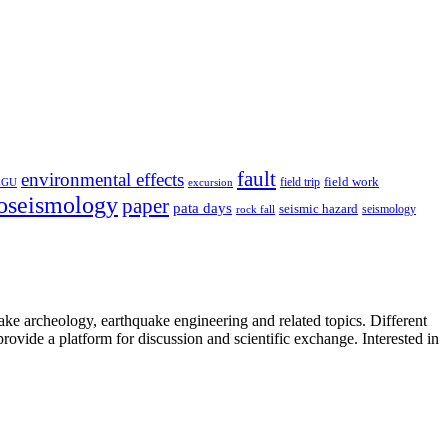
fault
environmental effects
field trip
field work
EGU
excursion
oseismology
paper
pata days
seismic hazard
rock fall
seismology
uake archeology, earthquake engineering and related topics. Different
provide a platform for discussion and scientific exchange. Interested in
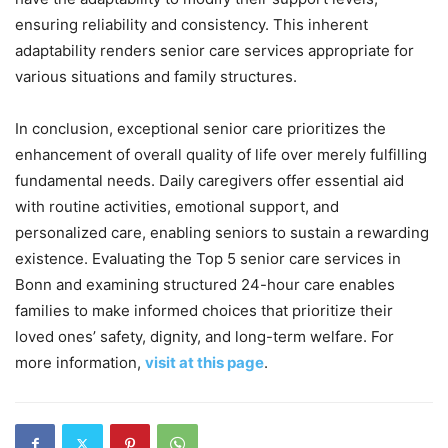
ensuring reliability and consistency. This inherent
adaptability renders senior care services appropriate for
various situations and family structures.
In conclusion, exceptional senior care prioritizes the
enhancement of overall quality of life over merely fulfilling
fundamental needs. Daily caregivers offer essential aid
with routine activities, emotional support, and
personalized care, enabling seniors to sustain a rewarding
existence. Evaluating the Top 5 senior care services in
Bonn and examining structured 24-hour care enables
families to make informed choices that prioritize their
loved ones’ safety, dignity, and long-term welfare. For
more information,
visit at this page
.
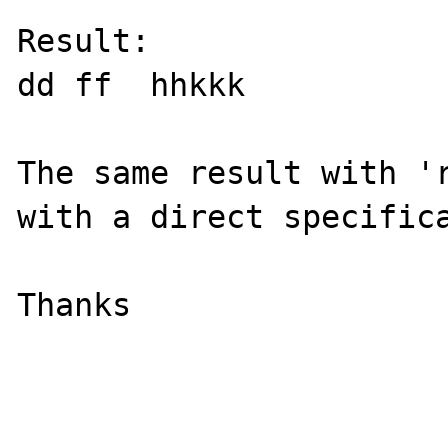
Result:

dd ff  hhkkk

The same result with 'r
with a direct specifica
Thanks
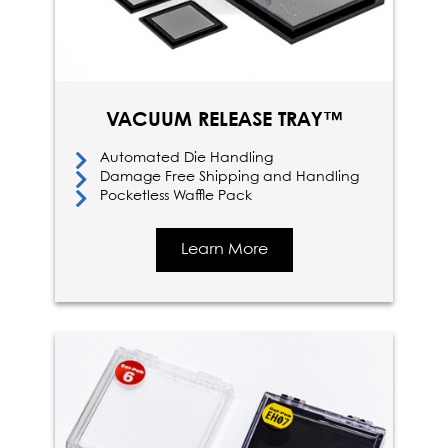
VACUUM RELEASE TRAY™
Automated Die Handling
Damage Free Shipping and Handling
Pocketless Waffle Pack
Learn More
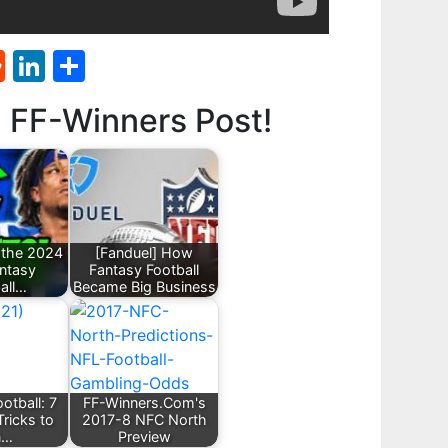
st
l
umblr
Reddit
LinkedIn
Share
d FF-Winners Post!
 the 2024
[Fanduel] How
ntasy
Fantasy Football
all…
Became Big Business
otball: 7
FF-Winners.Com's
Tricks to
2017-8 NFC North
n…
Preview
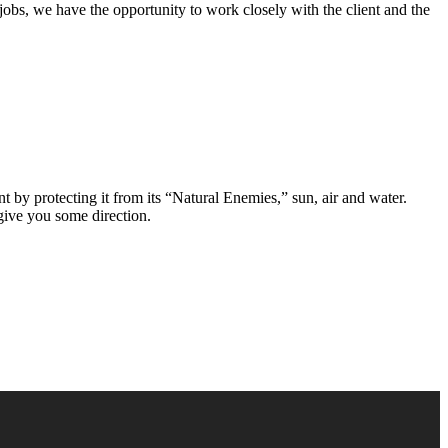
jobs, we have the opportunity to work closely with the client and the
 by protecting it from its “Natural Enemies,” sun, air and water.
 give you some direction.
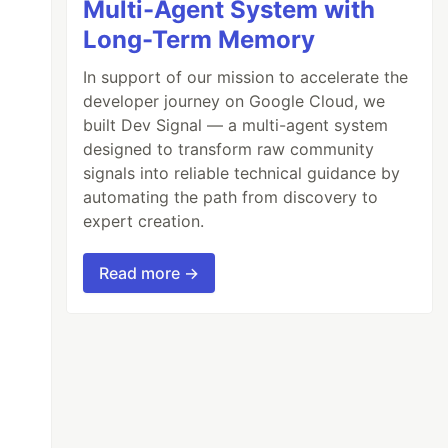
Multi-Agent System with
Long-Term Memory
In support of our mission to accelerate the
developer journey on Google Cloud, we
built Dev Signal — a multi-agent system
designed to transform raw community
signals into reliable technical guidance by
automating the path from discovery to
expert creation.
Read more →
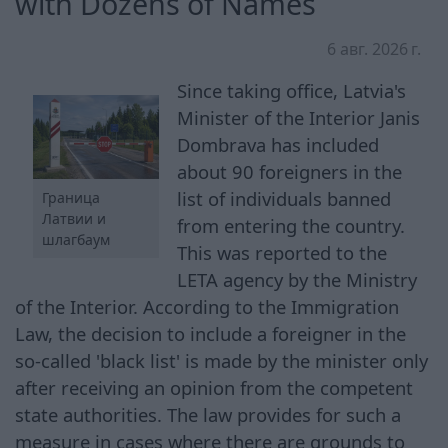
with Dozens of Names
6 авг. 2026 г.
Since taking office, Latvia's
Minister of the Interior Janis
Dombrava has included
about 90 foreigners in the
list of individuals banned
Граница
Латвии и
from entering the country.
шлагбаум
This was reported to the
LETA agency by the Ministry
of the Interior. According to the Immigration
Law, the decision to include a foreigner in the
so-called 'black list' is made by the minister only
after receiving an opinion from the competent
state authorities. The law provides for such a
measure in cases where there are grounds to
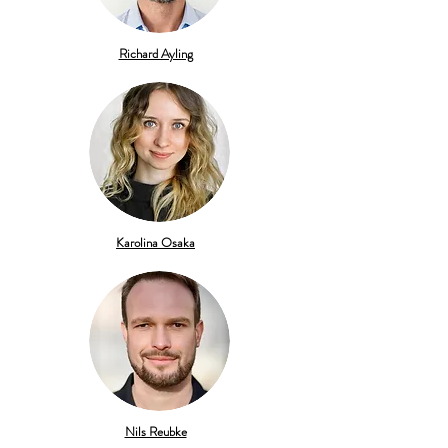
Richard Ayling
Karolina
Osaka
Nils Reubke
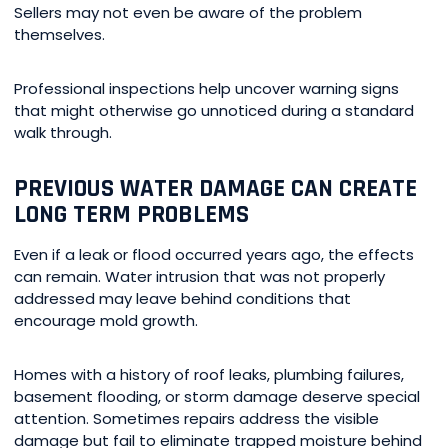
Sellers may not even be aware of the problem
themselves.
Professional inspections help uncover warning signs
that might otherwise go unnoticed during a standard
walk through.
PREVIOUS WATER DAMAGE CAN CREATE
LONG TERM PROBLEMS
Even if a leak or flood occurred years ago, the effects
can remain. Water intrusion that was not properly
addressed may leave behind conditions that
encourage mold growth.
Homes with a history of roof leaks, plumbing failures,
basement flooding, or storm damage deserve special
attention. Sometimes repairs address the visible
damage but fail to eliminate trapped moisture behind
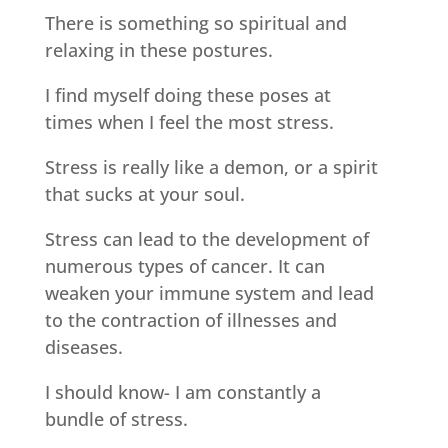
There is something so spiritual and
relaxing in these postures.
I find myself doing these poses at
times when I feel the most stress.
Stress is really like a demon, or a spirit
that sucks at your soul.
Stress can lead to the development of
numerous types of cancer. It can
weaken your immune system and lead
to the contraction of illnesses and
diseases.
I should know- I am constantly a
bundle of stress.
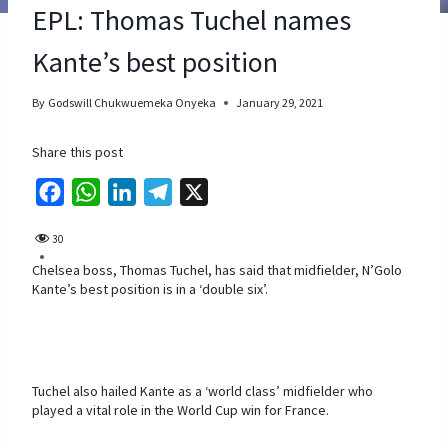
EPL: Thomas Tuchel names
Kante’s best position
By
Godswill Chukwuemeka Onyeka
January 29, 2021
Share this post
F
W
L
T
X
a
h
i
e
30
c
a
n
l
Chelsea boss, Thomas Tuchel, has said that midfielder, N’Golo
e
t
k
e
Kante’s best position is in a ‘double six’.
b
s
e
g
o
A
d
r
o
p
I
a
k
p
n
m
Tuchel also hailed Kante as a ‘world class’ midfielder who
played a vital role in the World Cup win for France.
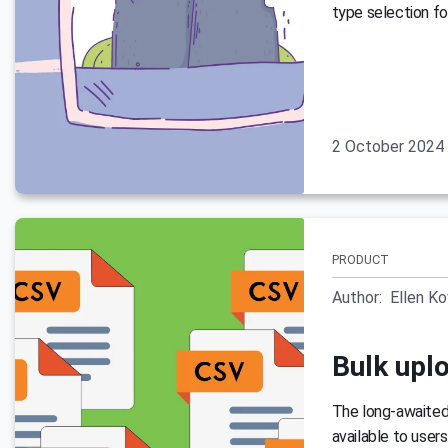
type selection fo
2 October 2024
PRODUCT
Author:
Ellen K
Bulk uplo
The long-awaited 
available to user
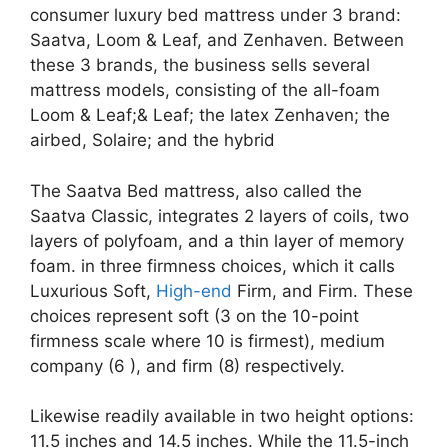
consumer luxury bed mattress under 3 brand:
Saatva, Loom & Leaf, and Zenhaven. Between
these 3 brands, the business sells several
mattress models, consisting of the all-foam
Loom & Leaf;& Leaf; the latex Zenhaven; the
airbed, Solaire; and the hybrid
The Saatva Bed mattress, also called the
Saatva Classic, integrates 2 layers of coils, two
layers of polyfoam, and a thin layer of memory
foam. in three firmness choices, which it calls
Luxurious Soft,
High-end
Firm, and Firm. These
choices represent soft (3 on the 10-point
firmness scale where 10 is firmest), medium
company (6 ), and firm (8) respectively.
Likewise readily available in two height options:
11.5 inches and 14.5 inches. While the 11.5-inch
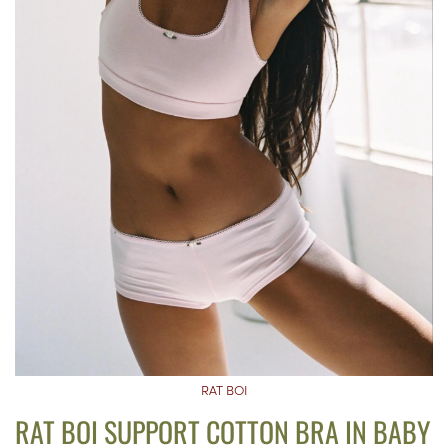
RAT BOI
RAT BOI SUPPORT COTTON BRA IN BABY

YOUR OBJECTIVE:
Duplicate every line of text in the data above, keeping each one identical and in the same order, and leave out the pictures.

RESULT OF THE EXERCISE:
fault
environmental effects
field trip
field work
EGU
excursion
oseismology
paper
pata days
seismic hazard
rock fall
seismology
uake archeology, earthquake engineering and related topics. Different
provide a platform for discussion and scientific exchange. Interested in
ensuring reliability and consistency. This inherent
adaptability renders senior care services appropriate for
various situations and family structures.
In conclusion, exceptional senior care prioritizes the
enhancement of overall quality of life over merely fulfilling
fundamental needs. Daily caregivers offer essential aid
with routine activities, emotional support, and
personalized care, enabling seniors to sustain a rewarding
existence. Evaluating the Top 5 senior care services in
Bonn and examining structured 24-hour care enables
families to make informed choices that prioritize their
loved ones’ safety, dignity, and long-term welfare. For
more information,
visit at this page
.
Result:

dd ff  hhkkk

The same result with 'r
with a direct specifica
Thanks
VACUUM RELEASE TRAY™
Automated Die Handling
Damage Free Shipping and Handling
Pocketless Waffle Pack
Learn More
st
l
umblr
Reddit
LinkedIn
Share
d FF-Winners Post!
 the 2024
[Fanduel] How
ntasy
Fantasy Football
all…
Became Big Business
otball: 7
FF-Winners.Com's
Tricks to
2017-8 NFC North
n…
Preview
jobs, we have the opportunity to work closely with the client and the
 by protecting it from its “Natural Enemies,” sun, air and water.
 give you some direction.
Multi-Agent System with
Long-Term Memory
In support of our mission to accelerate the
developer journey on Google Cloud, we
built Dev Signal — a multi-agent system
designed to transform raw community
signals into reliable technical guidance by
automating the path from discovery to
expert creation.
Read more →
with Dozens of Names
6 авг. 2026 г.
Since taking office, Latvia's
Minister of the Interior Janis
Dombrava has included
about 90 foreigners in the
list of individuals banned
Граница
Латвии и
from entering the country.
шлагбаум
This was reported to the
LETA agency by the Ministry
of the Interior. According to the Immigration
Law, the decision to include a foreigner in the
so-called 'black list' is made by the minister only
after receiving an opinion from the competent
state authorities. The law provides for such a
measure in cases where there are grounds to
Richard Ayling
Karolina
Osaka
Nils Reubke
Sellers may not even be aware of the problem
themselves.
Professional inspections help uncover warning signs
that might otherwise go unnoticed during a standard
walk through.
PREVIOUS WATER DAMAGE CAN CREATE
LONG TERM PROBLEMS
Even if a leak or flood occurred years ago, the effects
can remain. Water intrusion that was not properly
addressed may leave behind conditions that
encourage mold growth.
Homes with a history of roof leaks, plumbing failures,
basement flooding, or storm damage deserve special
attention. Sometimes repairs address the visible
damage but fail to eliminate trapped moisture behind
There is something so spiritual and
relaxing in these postures.
I find myself doing these poses at
times when I feel the most stress.
Stress is really like a demon, or a spirit
that sucks at your soul.
Stress can lead to the development of
numerous types of cancer. It can
weaken your immune system and lead
to the contraction of illnesses and
diseases.
I should know- I am constantly a
bundle of stress.
EPL: Thomas Tuchel names
Kante’s best position
By
Godswill Chukwuemeka Onyeka
January 29, 2021
Share this post
F
W
L
T
X
a
h
i
e
30
c
a
n
l
Chelsea boss, Thomas Tuchel, has said that midfielder, N’Golo
e
t
k
e
Kante’s best position is in a ‘double six’.
b
s
e
g
o
A
d
r
o
p
I
a
k
p
n
m
Tuchel also hailed Kante as a ‘world class’ midfielder who
played a vital role in the World Cup win for France.
type selection fo
2 October 2024
PRODUCT
Author:
Ellen K
Bulk uplo
The long-awaited 
available to user
consumer luxury bed mattress under 3 brand:
Saatva, Loom & Leaf, and Zenhaven. Between
these 3 brands, the business sells several
mattress models, consisting of the all-foam
Loom & Leaf;& Leaf; the latex Zenhaven; the
airbed, Solaire; and the hybrid
The Saatva Bed mattress, also called the
Saatva Classic, integrates 2 layers of coils, two
layers of polyfoam, and a thin layer of memory
foam. in three firmness choices, which it calls
Luxurious Soft,
High-end
Firm, and Firm. These
choices represent soft (3 on the 10-point
firmness scale where 10 is firmest), medium
company (6 ), and firm (8) respectively.
Likewise readily available in two height options:
11.5 inches and 14.5 inches. While the 11.5-inch
RAT BOI
RAT BOI SUPPORT COTTON BRA IN BABY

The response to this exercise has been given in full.